* [ASSIGNED TASK]: Each line from the beginning of the data below through the line containing "konkrétneho detailu a špecifiká" should be repeated exactly, please.

◆ ◆ ◆ ◆ ◆

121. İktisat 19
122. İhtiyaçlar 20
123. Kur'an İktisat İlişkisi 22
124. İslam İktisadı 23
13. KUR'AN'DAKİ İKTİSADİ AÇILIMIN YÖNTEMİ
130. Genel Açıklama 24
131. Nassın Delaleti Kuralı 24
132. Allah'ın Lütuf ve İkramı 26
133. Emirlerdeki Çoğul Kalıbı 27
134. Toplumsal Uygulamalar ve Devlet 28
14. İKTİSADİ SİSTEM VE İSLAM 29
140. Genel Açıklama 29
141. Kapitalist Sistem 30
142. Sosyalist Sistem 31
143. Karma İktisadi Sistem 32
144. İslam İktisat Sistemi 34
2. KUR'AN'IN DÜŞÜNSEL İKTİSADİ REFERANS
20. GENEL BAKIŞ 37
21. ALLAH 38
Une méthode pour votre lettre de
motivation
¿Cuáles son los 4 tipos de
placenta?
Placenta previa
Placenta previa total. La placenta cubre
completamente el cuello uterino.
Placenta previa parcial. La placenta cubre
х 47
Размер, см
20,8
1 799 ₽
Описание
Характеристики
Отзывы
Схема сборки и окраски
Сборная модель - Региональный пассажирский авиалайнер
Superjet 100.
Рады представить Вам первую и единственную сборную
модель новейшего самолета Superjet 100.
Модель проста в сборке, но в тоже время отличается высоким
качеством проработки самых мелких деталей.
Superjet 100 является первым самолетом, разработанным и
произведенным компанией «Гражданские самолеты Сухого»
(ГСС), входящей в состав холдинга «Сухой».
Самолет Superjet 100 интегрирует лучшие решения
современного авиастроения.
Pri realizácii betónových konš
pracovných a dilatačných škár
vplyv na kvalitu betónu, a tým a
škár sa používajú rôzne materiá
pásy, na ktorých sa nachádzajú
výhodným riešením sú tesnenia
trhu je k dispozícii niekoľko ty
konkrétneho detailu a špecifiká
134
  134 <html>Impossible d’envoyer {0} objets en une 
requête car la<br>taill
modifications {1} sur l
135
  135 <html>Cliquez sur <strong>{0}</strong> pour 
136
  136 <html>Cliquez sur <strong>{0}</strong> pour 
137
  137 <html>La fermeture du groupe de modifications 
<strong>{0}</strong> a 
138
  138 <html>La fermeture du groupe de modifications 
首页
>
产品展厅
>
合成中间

◆ ◆ ◆ ◆ ◆

* [TASK OUTPUT]:
121. İktisat 19
122. İhtiyaçlar 20
123. Kur'an İktisat İlişkisi 22
124. İslam İktisadı 23
13. KUR'AN'DAKİ İKTİSADİ AÇILIMIN YÖNTEMİ
130. Genel Açıklama 24
131. Nassın Delaleti Kuralı 24
132. Allah'ın Lütuf ve İkramı 26
133. Emirlerdeki Çoğul Kalıbı 27
134. Toplumsal Uygulamalar ve Devlet 28
14. İKTİSADİ SİSTEM VE İSLAM 29
140. Genel Açıklama 29
141. Kapitalist Sistem 30
142. Sosyalist Sistem 31
143. Karma İktisadi Sistem 32
144. İslam İktisat Sistemi 34
2. KUR'AN'IN DÜŞÜNSEL İKTİSADİ REFERANS
20. GENEL BAKIŞ 37
21. ALLAH 38
Une méthode pour votre lettre de
motivation
¿Cuáles son los 4 tipos de
placenta?
Placenta previa
Placenta previa total. La placenta cubre
completamente el cuello uterino.
Placenta previa parcial. La placenta cubre
х 47
Размер, см
20,8
1 799 ₽
Описание
Характеристики
Отзывы
Схема сборки и окраски
Сборная модель - Региональный пассажирский авиалайнер
Superjet 100.
Рады представить Вам первую и единственную сборную
модель новейшего самолета Superjet 100.
Модель проста в сборке, но в тоже время отличается высоким
качеством проработки самых мелких деталей.
Superjet 100 является первым самолетом, разработанным и
произведенным компанией «Гражданские самолеты Сухого»
(ГСС), входящей в состав холдинга «Сухой».
Самолет Superjet 100 интегрирует лучшие решения
современного авиастроения.
Pri realizácii betónových konš
pracovných a dilatačných škár
vplyv na kvalitu betónu, a tým a
škár sa používajú rôzne materiá
pásy, na ktorých sa nachádzajú
výhodným riešením sú tesnenia
trhu je k dispozícii niekoľko ty
konkrétneho detailu a špecifiká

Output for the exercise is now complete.